## Selected text

Categorized | Reviews

Public Intimacy @ Yerba Buena Center for the Arts

Handspring Puppet Company, still from Or You Could Just Kiss Me, 2010 
 
Public Intimacy, a joint venture between YBCA and SFMOMA’s “On the Go” curatorial program, is a daunting, powerful show of 25 South African artists working in performance, photography, painting, video, art books and puppetry.  Text-heavy and weighted toward photography, the exhibit, curated by Bettie-Sue Hertz, Dominic Willsdon, and Frank Smigiel, quotes extensively from the 2013 SFMOMA exhibit South Africa in Apartheid and After, which featured works by David Goldblatt, whose Particulars series provided the seed for what would become this show’s title.  Collectively, the artists take the pulse of post-Apartheid South Africa and ask: Where are we now?  Their responses paint a sad and sobering picture of broken promises and unfulfilled dreams and of racism and discrimination aimed at blacks and gays.

## Extracted entries
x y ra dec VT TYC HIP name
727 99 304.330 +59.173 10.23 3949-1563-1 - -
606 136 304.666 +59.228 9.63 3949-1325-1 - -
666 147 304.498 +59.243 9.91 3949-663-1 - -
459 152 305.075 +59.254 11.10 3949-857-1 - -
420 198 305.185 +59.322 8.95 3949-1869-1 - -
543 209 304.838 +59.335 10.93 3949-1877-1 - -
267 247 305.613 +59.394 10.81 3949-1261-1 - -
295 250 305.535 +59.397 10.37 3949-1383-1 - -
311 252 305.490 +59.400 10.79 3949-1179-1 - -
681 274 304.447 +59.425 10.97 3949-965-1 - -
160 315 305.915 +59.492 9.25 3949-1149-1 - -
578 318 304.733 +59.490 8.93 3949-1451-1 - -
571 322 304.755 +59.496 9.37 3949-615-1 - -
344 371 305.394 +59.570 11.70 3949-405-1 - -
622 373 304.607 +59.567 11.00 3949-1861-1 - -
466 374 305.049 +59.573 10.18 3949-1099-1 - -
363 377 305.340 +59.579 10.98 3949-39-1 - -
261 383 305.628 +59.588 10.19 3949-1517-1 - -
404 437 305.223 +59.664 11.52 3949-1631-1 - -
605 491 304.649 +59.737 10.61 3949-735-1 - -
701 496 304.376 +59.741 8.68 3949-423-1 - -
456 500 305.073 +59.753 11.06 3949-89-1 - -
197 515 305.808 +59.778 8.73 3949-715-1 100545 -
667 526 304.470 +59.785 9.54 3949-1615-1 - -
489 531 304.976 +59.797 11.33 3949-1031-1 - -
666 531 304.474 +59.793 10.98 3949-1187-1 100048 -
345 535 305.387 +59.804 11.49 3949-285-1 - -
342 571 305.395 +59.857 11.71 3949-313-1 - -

## Exercise tasks
A. Rewrite the Public Intimacy review from "Handspring Puppet Company, still" up to and including "blacks and gays.", renaming "YBCA" as "Yerba Buena Center for the Arts".
B. Say whether each statement agrees with the Public Intimacy review, answering yes or no and quoting the words that decide it: (i) The show includes 25 South African artists. (ii) David Goldblatt curated the exhibit. (iii) The exhibit is weighted toward painting.
The records come from a separate source.

## Solved problems
A.
Handspring Puppet Company, still from Or You Could Just Kiss Me, 2010 
 
Public Intimacy, a joint venture between Yerba Buena Center for the Arts and SFMOMA’s “On the Go” curatorial program, is a daunting, powerful show of 25 South African artists working in performance, photography, painting, video, art books and puppetry.  Text-heavy and weighted toward photography, the exhibit, curated by Bettie-Sue Hertz, Dominic Willsdon, and Frank Smigiel, quotes extensively from the 2013 SFMOMA exhibit South Africa in Apartheid and After, which featured works by David Goldblatt, whose Particulars series provided the seed for what would become this show’s title.  Collectively, the artists take the pulse of post-Apartheid South Africa and ask: Where are we now?  Their responses paint a sad and sobering picture of broken promises and unfulfilled dreams and of racism and discrimination aimed at blacks and gays.

B.
(i) Yes: "25 South African artists"
(ii) No: "curated by Bettie-Sue Hertz, Dominic Willsdon, and Frank Smigiel"
(iii) No: "weighted toward photography"